• [Work to be completed] Every line with the string "coordinate" must be copied from the entries below.

Data for the task Block Start

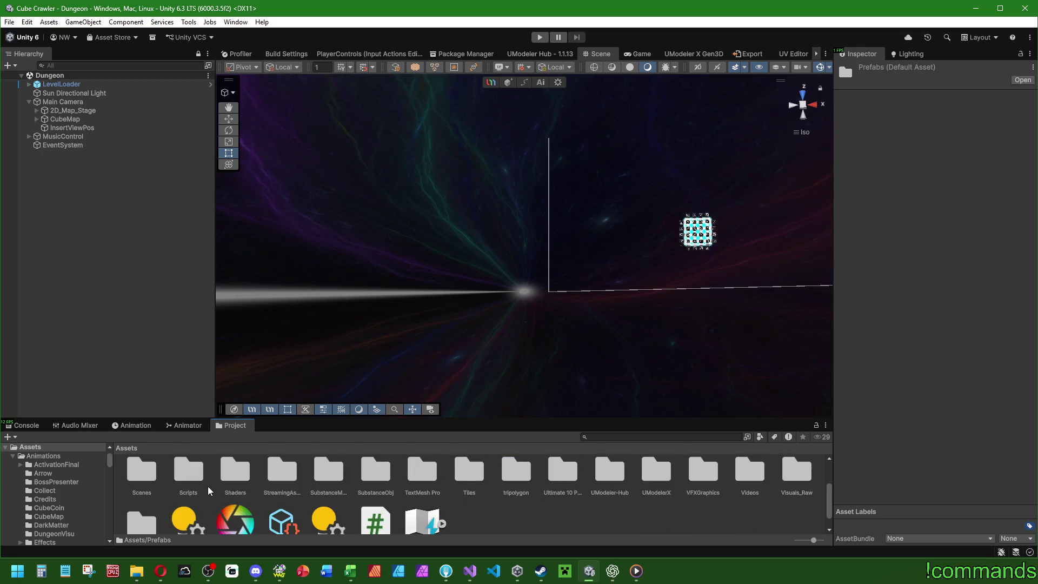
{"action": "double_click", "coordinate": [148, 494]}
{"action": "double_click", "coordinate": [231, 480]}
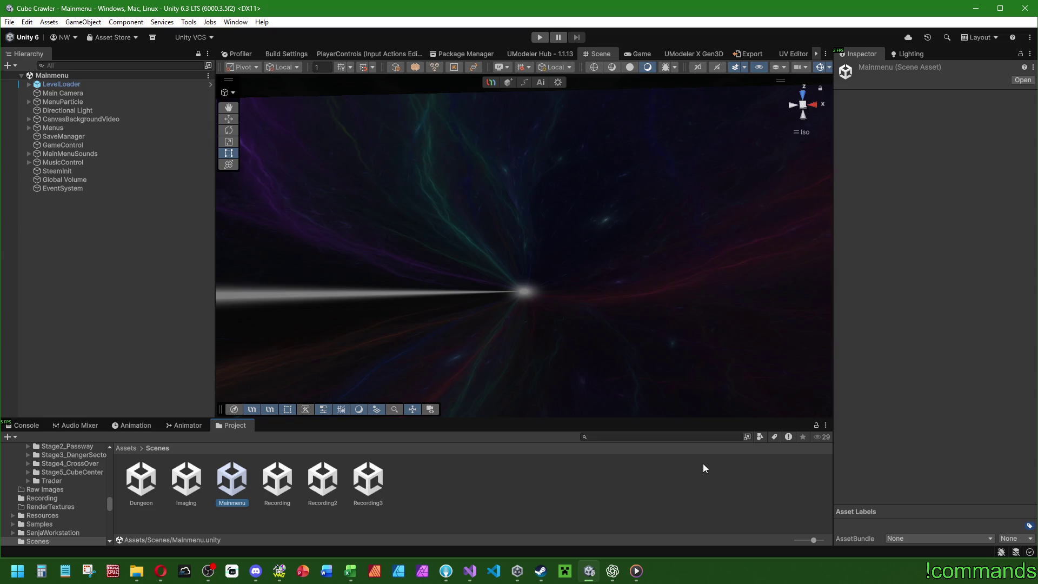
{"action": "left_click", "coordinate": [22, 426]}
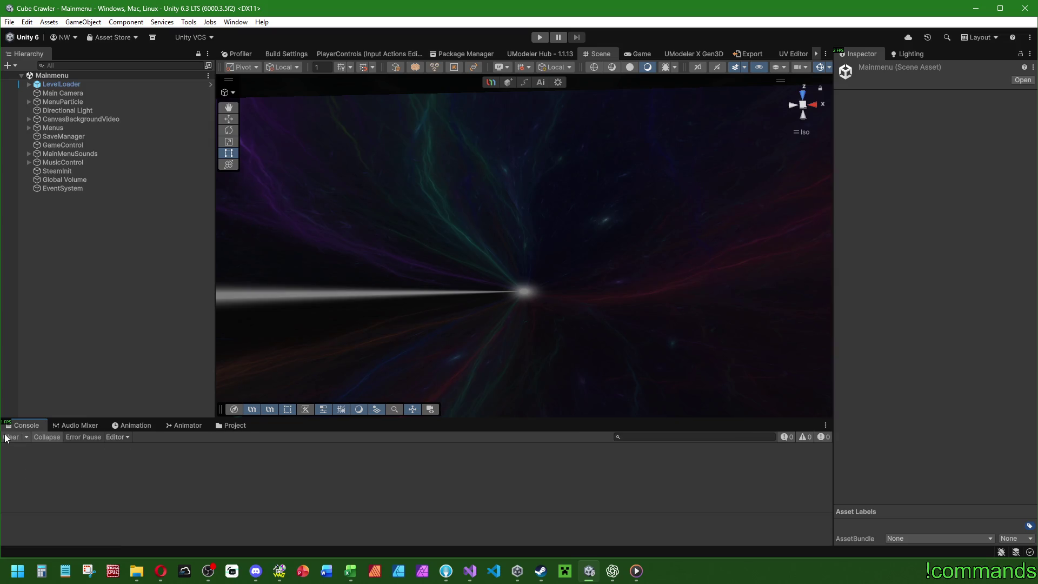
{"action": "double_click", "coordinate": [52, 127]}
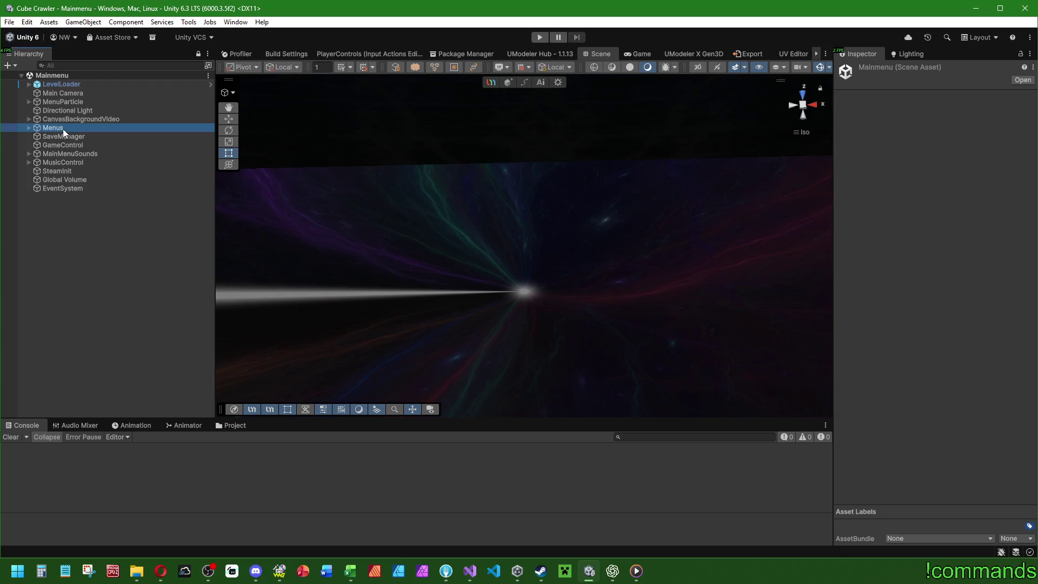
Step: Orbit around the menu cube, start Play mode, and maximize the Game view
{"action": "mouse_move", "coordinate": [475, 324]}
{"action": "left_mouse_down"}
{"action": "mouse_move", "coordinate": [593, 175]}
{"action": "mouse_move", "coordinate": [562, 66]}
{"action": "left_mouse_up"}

Data for the task Block End
Data for the task Block Start

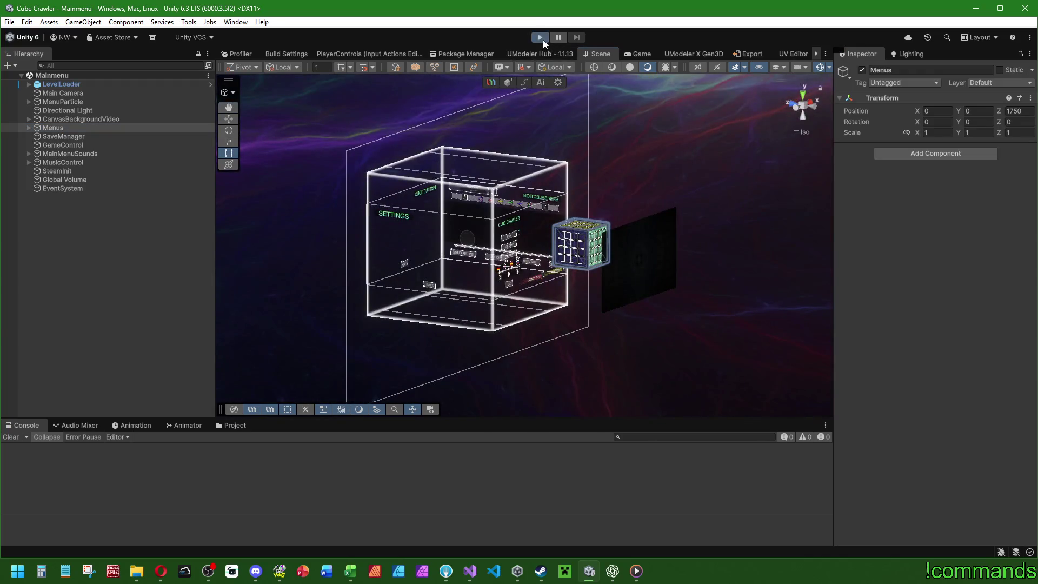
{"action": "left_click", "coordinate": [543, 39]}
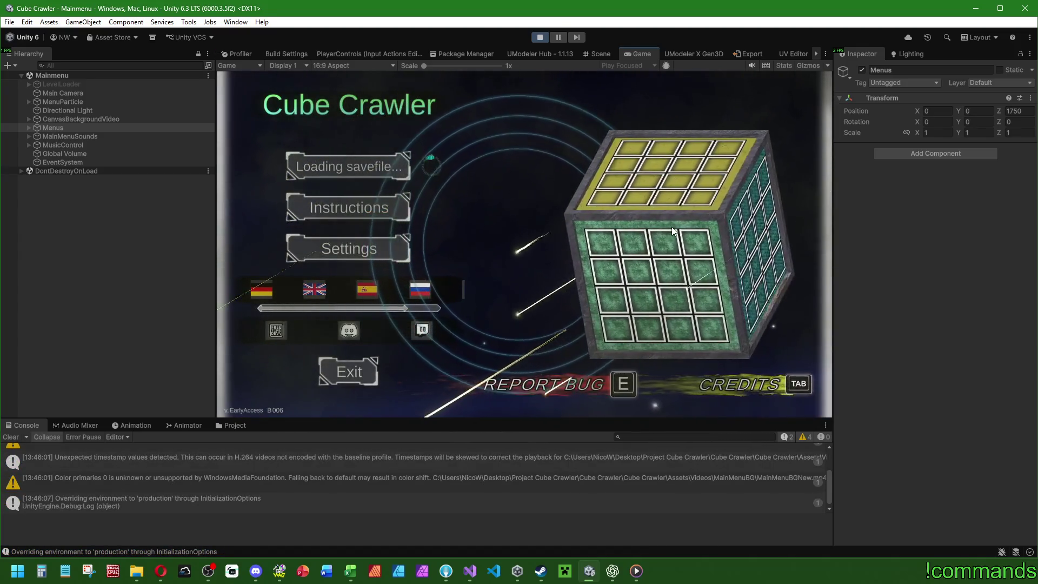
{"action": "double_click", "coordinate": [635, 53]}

Data for the task Block End

• [Result below]
{"action": "double_click", "coordinate": [148, 494]}
{"action": "double_click", "coordinate": [231, 480]}
{"action": "left_click", "coordinate": [22, 426]}
{"action": "double_click", "coordinate": [52, 127]}
{"action": "mouse_move", "coordinate": [475, 324]}
{"action": "mouse_move", "coordinate": [593, 175]}
{"action": "mouse_move", "coordinate": [562, 66]}
{"action": "left_click", "coordinate": [543, 39]}
{"action": "double_click", "coordinate": [635, 53]}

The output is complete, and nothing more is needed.